● Collection entries
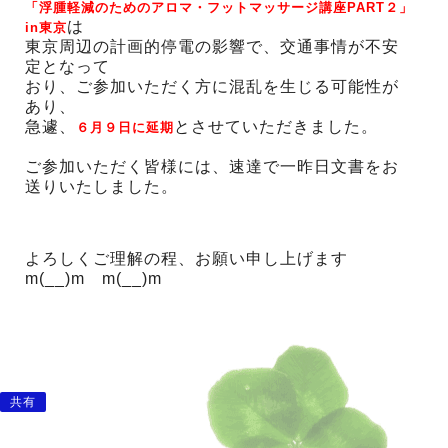
「浮腫軽減のためのアロマ・フットマッサージ講座PART２」
は
in東京
東京周辺の計画的停電の影響で、交通事情が不安
定となって
おり、ご参加いただく方に混乱を生じる可能性が
あり、
急遽、
とさせていただきました。
６月９日に延期
ご参加いただく皆様には、速達で一昨日文書をお
送りいたしました。
よろしくご理解の程、お願い申し上げます
m(__)m m(__)m
共有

● What is needed
In the records, swap "ご参加いただく" for "ご出席いただく" wherever it appears and change nothing else. Leave the pictures out of your answer.

● Exercise answer
「浮腫軽減のためのアロマ・フットマッサージ講座PART２」
は
in東京
東京周辺の計画的停電の影響で、交通事情が不安
定となって
おり、ご出席いただく方に混乱を生じる可能性が
あり、
急遽、
とさせていただきました。
６月９日に延期
ご出席いただく皆様には、速達で一昨日文書をお
送りいたしました。
よろしくご理解の程、お願い申し上げます
m(__)m m(__)m
共有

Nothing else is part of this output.